**WHAT YOU HAVE TO DO:**
Print, in exact form, the lines below from the one containing "South Carolina" through the one containing "suitcases—they’re personal mobility devices.", and omit all others.

**DATA TO EXAMINE:**

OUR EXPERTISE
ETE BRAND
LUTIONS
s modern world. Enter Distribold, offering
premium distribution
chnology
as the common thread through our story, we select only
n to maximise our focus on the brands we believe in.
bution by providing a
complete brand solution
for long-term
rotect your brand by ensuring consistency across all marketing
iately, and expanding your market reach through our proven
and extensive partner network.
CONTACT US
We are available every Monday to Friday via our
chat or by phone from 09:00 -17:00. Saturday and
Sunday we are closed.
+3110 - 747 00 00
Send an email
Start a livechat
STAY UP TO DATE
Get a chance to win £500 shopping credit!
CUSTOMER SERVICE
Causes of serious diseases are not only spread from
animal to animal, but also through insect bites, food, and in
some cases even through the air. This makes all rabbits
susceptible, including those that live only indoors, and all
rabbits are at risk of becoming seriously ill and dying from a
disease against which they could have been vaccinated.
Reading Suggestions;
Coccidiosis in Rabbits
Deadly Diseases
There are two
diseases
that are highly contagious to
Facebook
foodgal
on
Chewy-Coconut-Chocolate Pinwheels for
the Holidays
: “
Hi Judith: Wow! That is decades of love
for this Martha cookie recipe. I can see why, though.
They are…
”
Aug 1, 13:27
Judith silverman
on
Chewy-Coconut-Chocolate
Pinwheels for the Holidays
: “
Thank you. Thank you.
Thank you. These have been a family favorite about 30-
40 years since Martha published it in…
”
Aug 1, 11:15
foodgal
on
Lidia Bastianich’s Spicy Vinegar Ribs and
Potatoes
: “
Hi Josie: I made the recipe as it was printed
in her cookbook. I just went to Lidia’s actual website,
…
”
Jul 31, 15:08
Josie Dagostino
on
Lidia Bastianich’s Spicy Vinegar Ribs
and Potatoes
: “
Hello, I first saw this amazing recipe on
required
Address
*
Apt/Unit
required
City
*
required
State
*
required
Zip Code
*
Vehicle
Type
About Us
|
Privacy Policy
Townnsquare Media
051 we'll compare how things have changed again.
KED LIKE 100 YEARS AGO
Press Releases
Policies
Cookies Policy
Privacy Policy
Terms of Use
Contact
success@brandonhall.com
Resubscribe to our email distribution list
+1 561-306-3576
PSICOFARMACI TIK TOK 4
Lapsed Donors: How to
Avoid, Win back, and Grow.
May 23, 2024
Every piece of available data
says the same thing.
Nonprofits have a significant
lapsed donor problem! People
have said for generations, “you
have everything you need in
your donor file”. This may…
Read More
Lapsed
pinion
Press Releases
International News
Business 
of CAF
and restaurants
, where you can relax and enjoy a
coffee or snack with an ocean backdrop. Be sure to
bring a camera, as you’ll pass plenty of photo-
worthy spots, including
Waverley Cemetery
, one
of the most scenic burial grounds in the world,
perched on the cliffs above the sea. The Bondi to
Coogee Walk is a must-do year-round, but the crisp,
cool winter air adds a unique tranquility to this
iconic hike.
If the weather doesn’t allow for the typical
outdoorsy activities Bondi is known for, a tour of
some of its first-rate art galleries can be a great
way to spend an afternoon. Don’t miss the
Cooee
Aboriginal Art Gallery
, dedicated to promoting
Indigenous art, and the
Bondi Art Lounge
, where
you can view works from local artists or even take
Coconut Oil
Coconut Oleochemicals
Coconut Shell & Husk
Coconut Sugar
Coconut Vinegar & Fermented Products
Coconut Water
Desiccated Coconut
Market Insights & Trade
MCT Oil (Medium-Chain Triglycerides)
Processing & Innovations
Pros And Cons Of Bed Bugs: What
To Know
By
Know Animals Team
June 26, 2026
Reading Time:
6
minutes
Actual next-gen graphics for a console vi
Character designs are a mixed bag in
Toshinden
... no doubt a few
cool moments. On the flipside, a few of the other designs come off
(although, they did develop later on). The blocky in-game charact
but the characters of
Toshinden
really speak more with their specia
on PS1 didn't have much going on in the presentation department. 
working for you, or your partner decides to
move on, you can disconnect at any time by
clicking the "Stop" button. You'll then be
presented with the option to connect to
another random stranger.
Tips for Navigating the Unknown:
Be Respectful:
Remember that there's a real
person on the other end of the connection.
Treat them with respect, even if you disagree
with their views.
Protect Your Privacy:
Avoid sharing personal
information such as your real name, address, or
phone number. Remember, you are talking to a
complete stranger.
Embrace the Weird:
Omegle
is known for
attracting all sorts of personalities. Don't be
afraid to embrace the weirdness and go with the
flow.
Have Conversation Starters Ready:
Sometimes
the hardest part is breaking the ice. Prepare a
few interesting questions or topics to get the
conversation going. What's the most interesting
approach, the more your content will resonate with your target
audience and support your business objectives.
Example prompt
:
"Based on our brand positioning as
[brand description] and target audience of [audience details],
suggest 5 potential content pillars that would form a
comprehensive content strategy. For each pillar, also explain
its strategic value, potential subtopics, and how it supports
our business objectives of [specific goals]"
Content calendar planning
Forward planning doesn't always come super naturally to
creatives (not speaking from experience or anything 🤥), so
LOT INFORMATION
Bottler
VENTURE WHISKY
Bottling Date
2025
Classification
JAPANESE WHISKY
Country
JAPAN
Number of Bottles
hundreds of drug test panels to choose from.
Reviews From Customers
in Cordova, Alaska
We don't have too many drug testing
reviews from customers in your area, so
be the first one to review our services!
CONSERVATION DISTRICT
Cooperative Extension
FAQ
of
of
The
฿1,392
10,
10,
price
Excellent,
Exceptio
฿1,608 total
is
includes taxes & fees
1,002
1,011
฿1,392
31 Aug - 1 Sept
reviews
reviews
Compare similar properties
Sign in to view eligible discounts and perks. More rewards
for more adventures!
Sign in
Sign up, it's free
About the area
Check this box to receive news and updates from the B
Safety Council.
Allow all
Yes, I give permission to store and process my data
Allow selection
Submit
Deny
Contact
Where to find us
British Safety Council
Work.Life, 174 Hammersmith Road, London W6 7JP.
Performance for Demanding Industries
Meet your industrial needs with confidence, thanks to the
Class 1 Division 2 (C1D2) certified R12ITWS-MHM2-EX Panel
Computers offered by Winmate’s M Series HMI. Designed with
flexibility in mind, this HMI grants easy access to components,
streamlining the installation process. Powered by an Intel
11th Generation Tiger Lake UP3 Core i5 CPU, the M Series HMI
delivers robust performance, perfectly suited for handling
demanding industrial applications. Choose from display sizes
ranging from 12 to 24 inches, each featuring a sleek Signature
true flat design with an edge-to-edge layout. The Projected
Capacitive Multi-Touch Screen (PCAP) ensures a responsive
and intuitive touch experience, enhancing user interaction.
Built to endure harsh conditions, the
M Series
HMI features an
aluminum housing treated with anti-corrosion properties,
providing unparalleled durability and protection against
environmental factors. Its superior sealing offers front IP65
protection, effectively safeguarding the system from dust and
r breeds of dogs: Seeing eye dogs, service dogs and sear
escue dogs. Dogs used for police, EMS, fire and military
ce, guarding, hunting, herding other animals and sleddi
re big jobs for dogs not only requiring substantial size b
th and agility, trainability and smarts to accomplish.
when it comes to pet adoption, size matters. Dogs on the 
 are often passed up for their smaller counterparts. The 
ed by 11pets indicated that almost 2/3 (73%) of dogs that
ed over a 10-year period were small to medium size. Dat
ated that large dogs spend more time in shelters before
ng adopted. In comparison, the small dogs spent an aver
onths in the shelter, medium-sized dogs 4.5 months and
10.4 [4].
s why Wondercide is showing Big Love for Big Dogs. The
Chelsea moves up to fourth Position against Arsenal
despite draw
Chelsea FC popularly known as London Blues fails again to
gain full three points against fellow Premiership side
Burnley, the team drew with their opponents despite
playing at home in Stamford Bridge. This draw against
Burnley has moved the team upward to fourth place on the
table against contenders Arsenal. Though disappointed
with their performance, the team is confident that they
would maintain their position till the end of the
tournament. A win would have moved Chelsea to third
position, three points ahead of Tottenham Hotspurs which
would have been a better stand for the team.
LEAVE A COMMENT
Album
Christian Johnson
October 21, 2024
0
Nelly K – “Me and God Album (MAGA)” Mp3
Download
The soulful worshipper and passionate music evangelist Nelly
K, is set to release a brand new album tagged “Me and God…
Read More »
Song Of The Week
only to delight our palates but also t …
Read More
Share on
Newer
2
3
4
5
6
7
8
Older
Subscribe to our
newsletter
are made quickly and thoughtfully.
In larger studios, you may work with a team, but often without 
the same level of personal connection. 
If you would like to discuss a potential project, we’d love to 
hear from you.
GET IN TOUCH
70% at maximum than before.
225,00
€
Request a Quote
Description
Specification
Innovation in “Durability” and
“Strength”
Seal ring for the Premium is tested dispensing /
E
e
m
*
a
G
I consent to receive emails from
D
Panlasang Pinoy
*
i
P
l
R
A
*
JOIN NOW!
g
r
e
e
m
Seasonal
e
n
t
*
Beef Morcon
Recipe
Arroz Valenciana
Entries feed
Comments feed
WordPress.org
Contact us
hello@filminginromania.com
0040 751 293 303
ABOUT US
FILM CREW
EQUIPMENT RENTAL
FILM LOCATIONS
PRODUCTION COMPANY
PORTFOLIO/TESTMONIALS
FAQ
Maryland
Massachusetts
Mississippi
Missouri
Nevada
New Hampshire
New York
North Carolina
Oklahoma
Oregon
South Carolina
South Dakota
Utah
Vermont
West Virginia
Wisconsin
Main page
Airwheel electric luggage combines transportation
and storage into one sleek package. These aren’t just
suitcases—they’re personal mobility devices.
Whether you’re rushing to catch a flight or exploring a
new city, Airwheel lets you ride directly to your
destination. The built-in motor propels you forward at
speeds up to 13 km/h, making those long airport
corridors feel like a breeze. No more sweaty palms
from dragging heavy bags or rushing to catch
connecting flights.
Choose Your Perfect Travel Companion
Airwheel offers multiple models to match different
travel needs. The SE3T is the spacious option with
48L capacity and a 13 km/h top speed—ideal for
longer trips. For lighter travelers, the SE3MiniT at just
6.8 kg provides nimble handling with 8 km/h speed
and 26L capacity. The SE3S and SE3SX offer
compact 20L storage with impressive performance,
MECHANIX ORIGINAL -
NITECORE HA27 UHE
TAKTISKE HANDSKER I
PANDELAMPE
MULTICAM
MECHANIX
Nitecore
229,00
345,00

**SOLUTION TO THE EXERCISE:**
South Carolina
South Dakota
Utah
Vermont
West Virginia
Wisconsin
Main page
Airwheel electric luggage combines transportation
and storage into one sleek package. These aren’t just
suitcases—they’re personal mobility devices.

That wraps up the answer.